US law enforcement agencies get much of their information from data brokerage firms, which collect and aggregate information from public records and private sources, e.g., drivers licenses, mortgages, social media, retail loyalty card purchases, professional credentials, charities’ donor lists, bankruptcies, payday lenders, warranty registrations, and other sources who sell personal data. This information is then sold to customers willing to pay for it. Not even the FTC can find out exactly where the data brokers get their information because brokerages cite trade secrecy as an excuse not to divulge their sources.

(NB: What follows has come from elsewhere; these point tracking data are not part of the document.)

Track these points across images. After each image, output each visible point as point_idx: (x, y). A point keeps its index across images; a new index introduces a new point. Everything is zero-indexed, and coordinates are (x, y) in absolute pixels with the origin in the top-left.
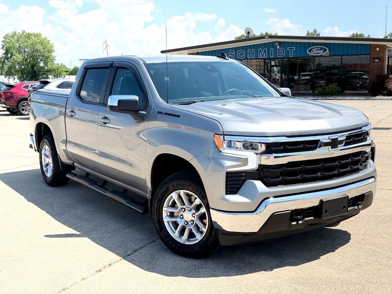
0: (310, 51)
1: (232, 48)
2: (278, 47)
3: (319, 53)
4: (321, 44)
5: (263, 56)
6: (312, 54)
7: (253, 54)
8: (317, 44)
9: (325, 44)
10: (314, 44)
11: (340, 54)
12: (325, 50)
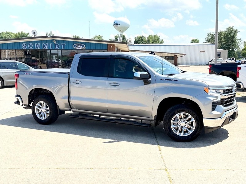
0: (75, 46)
1: (24, 42)
2: (55, 43)
3: (80, 48)
4: (81, 43)
5: (45, 48)
6: (76, 48)
7: (39, 46)
8: (78, 42)
9: (83, 43)
10: (76, 42)
11: (91, 49)
12: (83, 46)
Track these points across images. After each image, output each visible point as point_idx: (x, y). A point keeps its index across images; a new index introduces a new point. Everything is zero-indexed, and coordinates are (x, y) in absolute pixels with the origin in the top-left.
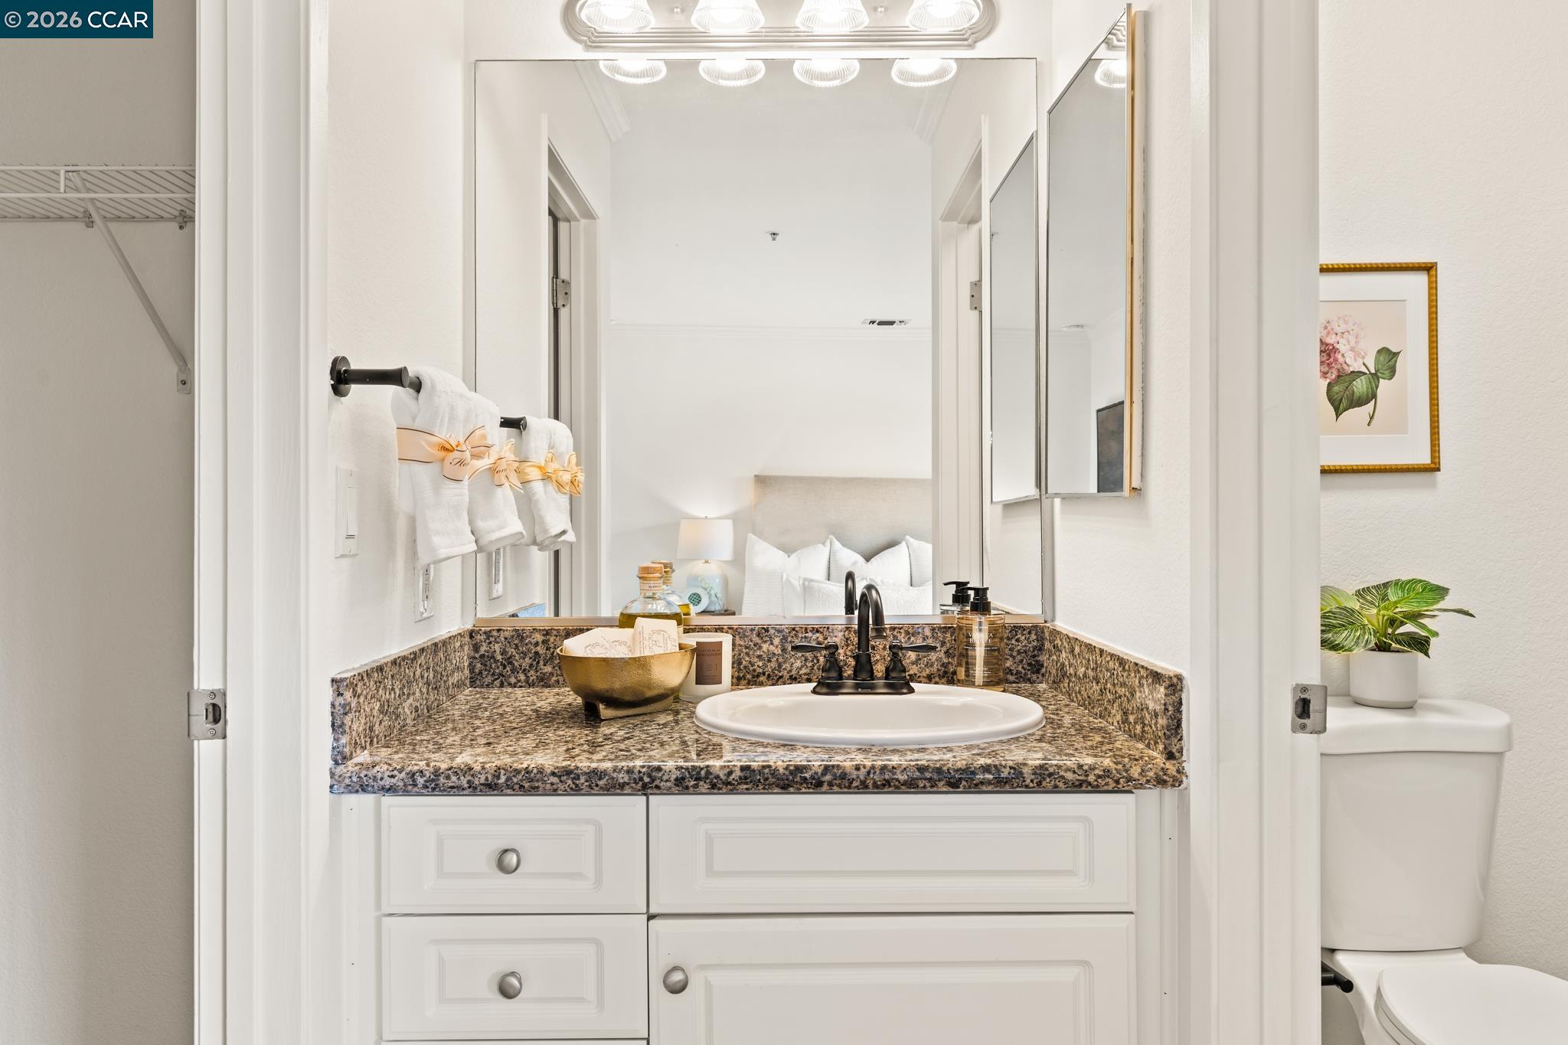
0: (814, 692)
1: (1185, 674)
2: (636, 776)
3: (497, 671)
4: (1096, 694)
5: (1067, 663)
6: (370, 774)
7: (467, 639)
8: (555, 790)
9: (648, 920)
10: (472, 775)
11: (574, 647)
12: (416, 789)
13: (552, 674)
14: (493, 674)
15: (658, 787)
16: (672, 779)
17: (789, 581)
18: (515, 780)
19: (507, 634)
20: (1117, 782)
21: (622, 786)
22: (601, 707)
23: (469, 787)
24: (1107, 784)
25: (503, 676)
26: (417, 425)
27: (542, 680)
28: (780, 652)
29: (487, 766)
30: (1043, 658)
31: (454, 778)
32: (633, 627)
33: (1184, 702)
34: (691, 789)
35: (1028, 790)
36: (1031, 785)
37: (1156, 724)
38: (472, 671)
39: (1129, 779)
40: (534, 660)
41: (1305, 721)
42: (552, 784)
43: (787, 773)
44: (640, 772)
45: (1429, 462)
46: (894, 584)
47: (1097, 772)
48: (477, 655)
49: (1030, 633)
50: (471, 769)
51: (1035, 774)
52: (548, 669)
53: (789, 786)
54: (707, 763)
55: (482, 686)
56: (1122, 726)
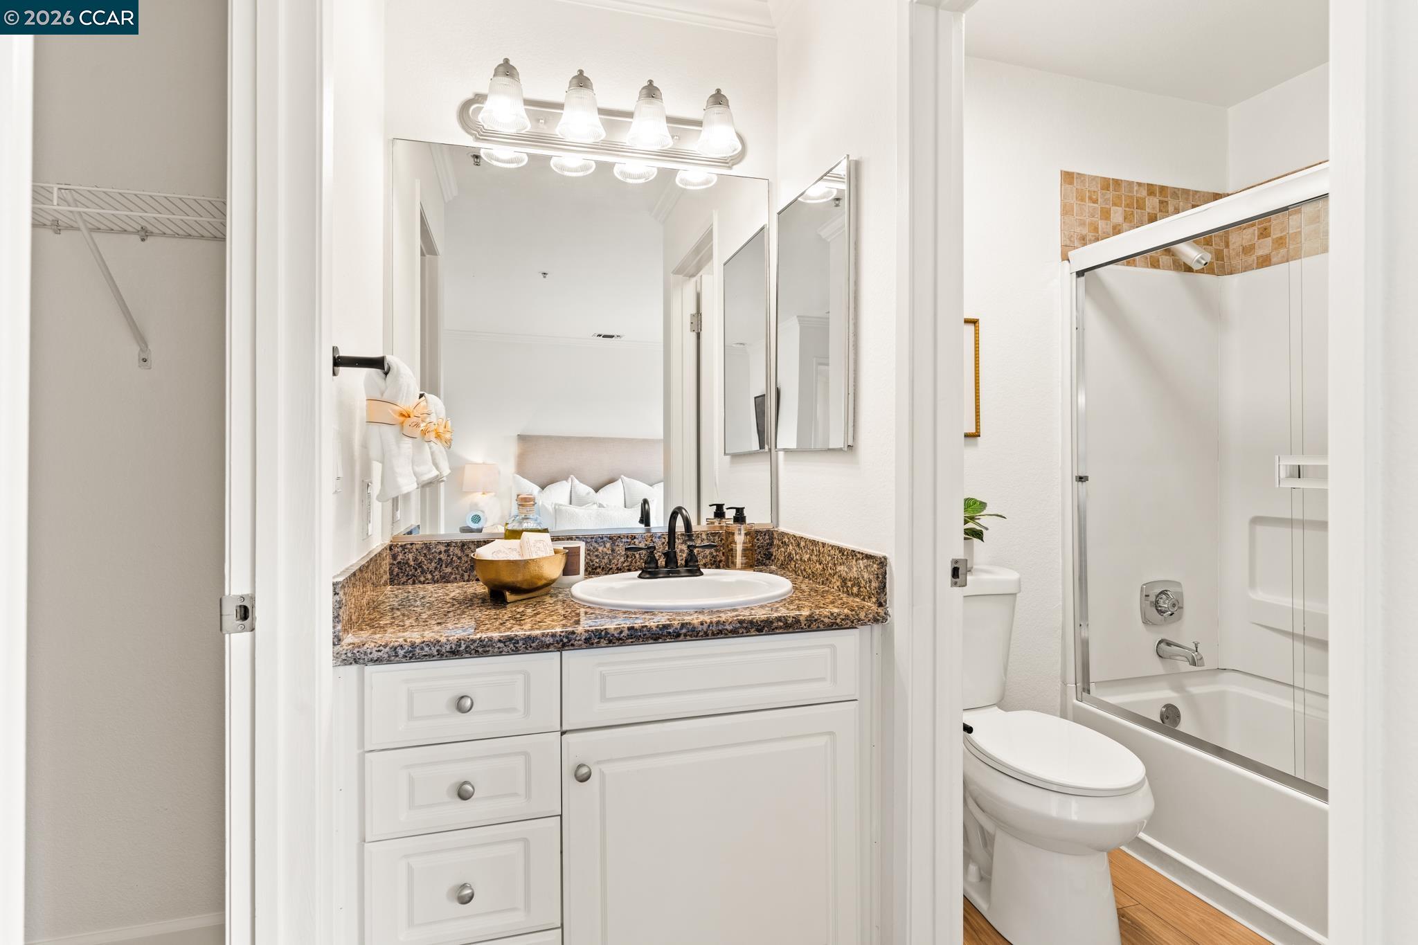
0: (640, 577)
1: (887, 555)
2: (558, 639)
3: (411, 573)
4: (819, 571)
5: (793, 552)
6: (361, 650)
7: (388, 551)
8: (501, 652)
9: (561, 735)
10: (440, 646)
11: (484, 553)
12: (397, 659)
13: (451, 573)
14: (407, 576)
15: (573, 645)
16: (583, 639)
17: (544, 506)
18: (472, 647)
19: (418, 546)
20: (852, 622)
21: (548, 646)
22: (507, 593)
23: (438, 655)
24: (847, 624)
25: (415, 576)
26: (385, 398)
27: (444, 578)
28: (610, 552)
29: (450, 639)
30: (773, 550)
31: (427, 649)
32: (520, 539)
33: (887, 572)
34: (595, 645)
35: (803, 631)
36: (805, 627)
37: (870, 587)
38: (391, 573)
39: (859, 620)
40: (438, 564)
41: (957, 580)
42: (499, 648)
43: (658, 630)
44: (560, 636)
45: (974, 431)
46: (615, 506)
47: (841, 617)
48: (395, 562)
49: (765, 535)
50: (439, 641)
51: (807, 620)
52: (449, 570)
53: (659, 638)
54: (605, 627)
55: (399, 584)
56: (841, 589)
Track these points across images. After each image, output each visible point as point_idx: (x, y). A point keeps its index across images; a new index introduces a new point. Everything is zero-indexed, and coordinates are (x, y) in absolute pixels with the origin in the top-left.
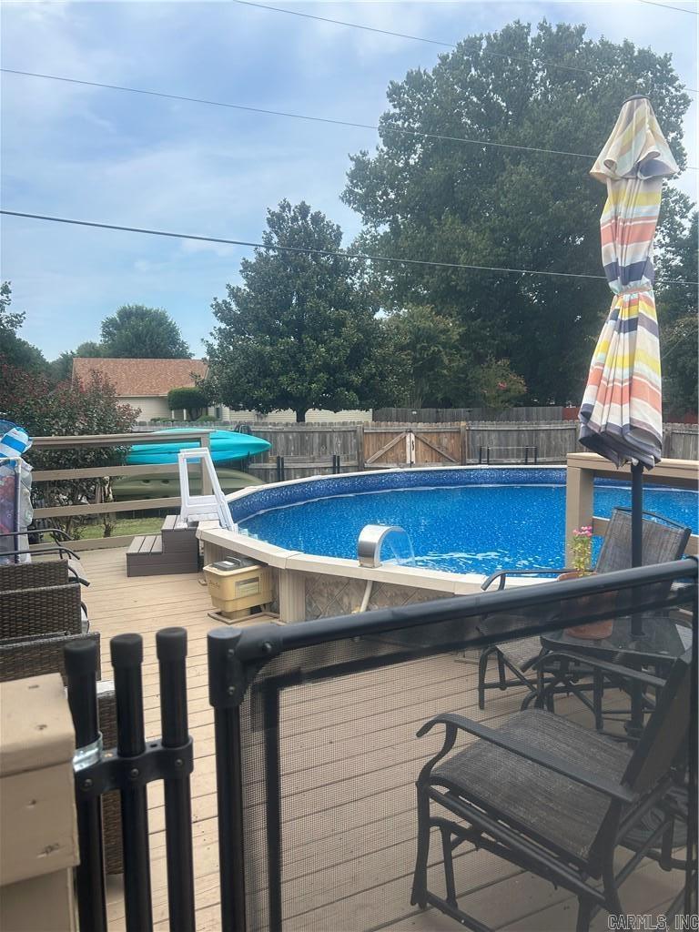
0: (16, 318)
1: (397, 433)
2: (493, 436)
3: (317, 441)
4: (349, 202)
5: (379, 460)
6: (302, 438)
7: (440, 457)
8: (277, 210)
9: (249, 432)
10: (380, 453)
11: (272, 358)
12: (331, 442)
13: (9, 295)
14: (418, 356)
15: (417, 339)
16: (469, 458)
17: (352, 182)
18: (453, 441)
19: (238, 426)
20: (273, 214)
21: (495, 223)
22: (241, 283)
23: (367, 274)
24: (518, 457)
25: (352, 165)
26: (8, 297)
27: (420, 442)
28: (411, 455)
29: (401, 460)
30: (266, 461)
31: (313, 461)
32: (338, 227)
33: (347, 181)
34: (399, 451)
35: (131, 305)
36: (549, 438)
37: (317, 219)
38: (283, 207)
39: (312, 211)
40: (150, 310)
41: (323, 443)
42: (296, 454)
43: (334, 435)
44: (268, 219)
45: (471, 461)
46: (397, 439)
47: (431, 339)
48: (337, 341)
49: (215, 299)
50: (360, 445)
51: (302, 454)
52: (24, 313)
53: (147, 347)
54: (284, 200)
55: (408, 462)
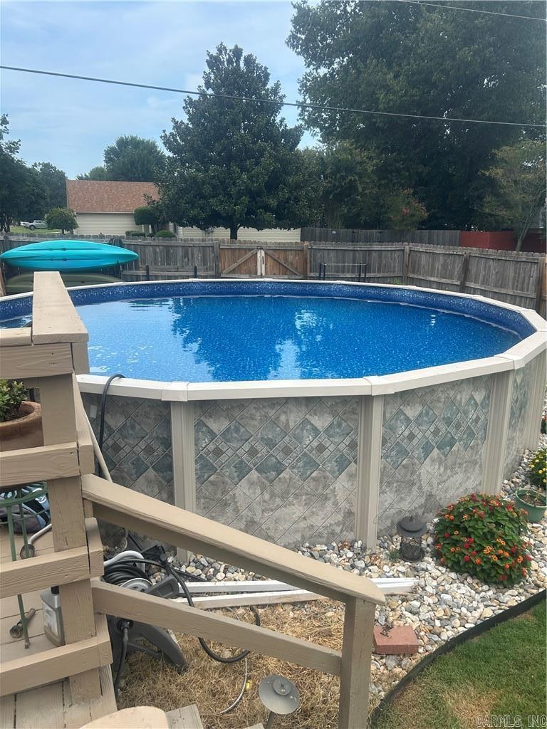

Law enforcement agencies not only uses data collected by private firms, they also use corporate IT platforms and proprietary software applications (e.g., Palantir, Microsoft, Amazon) to store, share and analyze data. Palantir provides an interface that runs on top of other data systems, including legacy systems, making it possible to link data points across separate systems.
Source: Sarah Brayne (2020) Predict and Surveil: Data, Discretion, and the Future of Policing, Oxford University Press, pp. 24-25, 41-42.
They can purchase data from 3rd parties, but it is a felony to wiretap someone without the government asking you to. You need the user's cooperation to install an app with a nasty ToS or something of that nature. Lots of people are using VPNs too. This section is, from what I understand, what allowed them to add a "gag order" to the surveillance demand to companies as well? If they want google or apple to spy on someone without a warrant, this is the only way to force them without them making that information known to the public.
oh wait, it could still be renewed/recreated
> Democrats have refused to back an extension of Section 702 unless Trump reverses his decision to name Pulte as acting DNI
I guess it's their only card to play but still, how about no warrantless anything considering there's a Constitution and all that
or it is actually doing an end-run around laws against governments doing the surveillance themselves, instead they get private companies to do it and then it's perfectly legal to buy the data
just like government buys cellphone tracking data and mortgage data from private brokers when there are laws blocking them doing it directly
As far as I'm aware, there is a short list of sworn representatives (we actively chose) who have a perfect or near-perfect voting record against it, and everyone else do not. Those people are Sens. Ron Wyden (D-OR), Rand Paul (R-KY), Bernie Sanders (I-VT), Elizabeth Warren (D-MA) and Reps. Thomas Massie (R-KY), Andy Biggs (R-AZ), Warren Davidson (R-OH), Chip Roy (R-TX) and Pramila Jayapal (D-WA)
They are interchangeable pieces these days.